PROBLEM TO SOLVE
Transcribe the records that follow, keeping every word as it stands.

TASK DATA
---+---

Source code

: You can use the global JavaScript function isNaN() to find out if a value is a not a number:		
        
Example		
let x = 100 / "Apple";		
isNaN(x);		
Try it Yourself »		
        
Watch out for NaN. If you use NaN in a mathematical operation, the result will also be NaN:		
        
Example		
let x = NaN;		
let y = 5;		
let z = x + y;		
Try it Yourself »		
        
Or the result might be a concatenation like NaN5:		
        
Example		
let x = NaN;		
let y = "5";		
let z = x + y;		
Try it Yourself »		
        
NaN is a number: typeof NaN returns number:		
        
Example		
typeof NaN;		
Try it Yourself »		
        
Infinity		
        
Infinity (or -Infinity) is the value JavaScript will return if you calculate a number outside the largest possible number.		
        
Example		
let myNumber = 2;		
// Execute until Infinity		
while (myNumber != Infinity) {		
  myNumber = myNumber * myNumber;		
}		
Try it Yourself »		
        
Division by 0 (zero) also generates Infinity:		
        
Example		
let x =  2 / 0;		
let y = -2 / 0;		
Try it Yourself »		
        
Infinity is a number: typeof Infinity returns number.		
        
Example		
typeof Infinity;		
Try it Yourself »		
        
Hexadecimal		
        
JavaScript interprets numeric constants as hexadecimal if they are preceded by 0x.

---+---

SOLUTION
Source code

: You can use the global JavaScript function isNaN() to find out if a value is a not a number:		
        
Example		
let x = 100 / "Apple";		
isNaN(x);		
Try it Yourself »		
        
Watch out for NaN. If you use NaN in a mathematical operation, the result will also be NaN:		
        
Example		
let x = NaN;		
let y = 5;		
let z = x + y;		
Try it Yourself »		
        
Or the result might be a concatenation like NaN5:		
        
Example		
let x = NaN;		
let y = "5";		
let z = x + y;		
Try it Yourself »		
        
NaN is a number: typeof NaN returns number:		
        
Example		
typeof NaN;		
Try it Yourself »		
        
Infinity		
        
Infinity (or -Infinity) is the value JavaScript will return if you calculate a number outside the largest possible number.		
        
Example		
let myNumber = 2;		
// Execute until Infinity		
while (myNumber != Infinity) {		
  myNumber = myNumber * myNumber;		
}		
Try it Yourself »		
        
Division by 0 (zero) also generates Infinity:		
        
Example		
let x =  2 / 0;		
let y = -2 / 0;		
Try it Yourself »		
        
Infinity is a number: typeof Infinity returns number.		
        
Example		
typeof Infinity;		
Try it Yourself »		
        
Hexadecimal		
        
JavaScript interprets numeric constants as hexadecimal if they are preceded by 0x.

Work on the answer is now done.